ムーンライトシンドロームは、明らかに違うアプローチの作品になってましたしね^^;
須田さんも名は知られてない頃ですし、いきなりあの電波やられても「ない」でしょうw

金八先生を発売日に購入し、セブンイレブン先行販売にも対応したボクには、何と言うことはありませんw
まあ、あの頃のチュンは小売に総スカンされてたりするほどアレな頃ですから…

11 ■無題

>>ユキさんへ

答えはそこにある!ということでぐぐったら・・・
自分(ノ∀`)ノ∀`)ノ∀`)ジェトストリームアチャー

すみません現行機編マイナーハード編どちらも私記事読んでました、コメント時完全に失念していました。申し訳ありません。
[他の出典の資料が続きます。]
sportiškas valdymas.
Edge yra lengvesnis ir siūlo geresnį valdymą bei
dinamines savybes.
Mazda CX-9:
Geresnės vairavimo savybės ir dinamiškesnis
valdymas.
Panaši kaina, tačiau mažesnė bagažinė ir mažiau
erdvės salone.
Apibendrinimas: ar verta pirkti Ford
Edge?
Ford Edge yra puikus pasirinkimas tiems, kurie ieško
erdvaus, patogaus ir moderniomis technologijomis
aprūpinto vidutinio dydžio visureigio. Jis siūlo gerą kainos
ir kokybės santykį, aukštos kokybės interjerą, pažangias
PCE(なぜか画像はPC-FX版)はたらく少女 てきぱき~とSSだいなあいらんでコメントしようかと思ったりしたけど文章がまとまらずに終わったんでしたorz

J2は1章は半分育成シミュでしたが2章がほぼ完全AVGになるので問題な・・・ってこれも前書きましたねw

12 ■>>饅頭こわいさんへ

まあ、他の記事との繋がりを言いつつリンク貼らなかったボクが悪いんですけどね^^;
それにほぼ毎日更新してますから、忘れられてもしゃーないということで。

…だいなあいらん?
うーむ…何だったっけかと思いつつ検索したら、なんか見たことあるものが出てきましたw
正直言って竹本泉も『ゆみみみっくす』もそんなに思い入れがないんで完全に失念してましたね^^;

J2の扱いに関しては、雑誌によって変わる~って受け答えを前にもした記憶が…!

13 ■無題

やるドラポータブルって、現在だと4作中3作がDL販売されています。(2800円)
で、サンパギータだけDL販売されてないのはどんな大人の事情かちょっと興味ありますw

14 ■>>Tarutoさんへ

まあ、今ならアーカイブスも出てますから、むしろDL発売も当然な気もするんですけどね^^:
正直『サンパギータ』なら収録されなくてもどうでも良(略

15 ■はじめまして

いつも楽しく拝見しています。

「LUX-PAIN」の初週販売本数が約1本になってますよ(正しかったらごめんなさい)。
「そりゃあ売れなかったわ・・」と笑っちゃいました。

16 ■>>nkさんへ

ご指摘ありがとうございます、修正しておきました。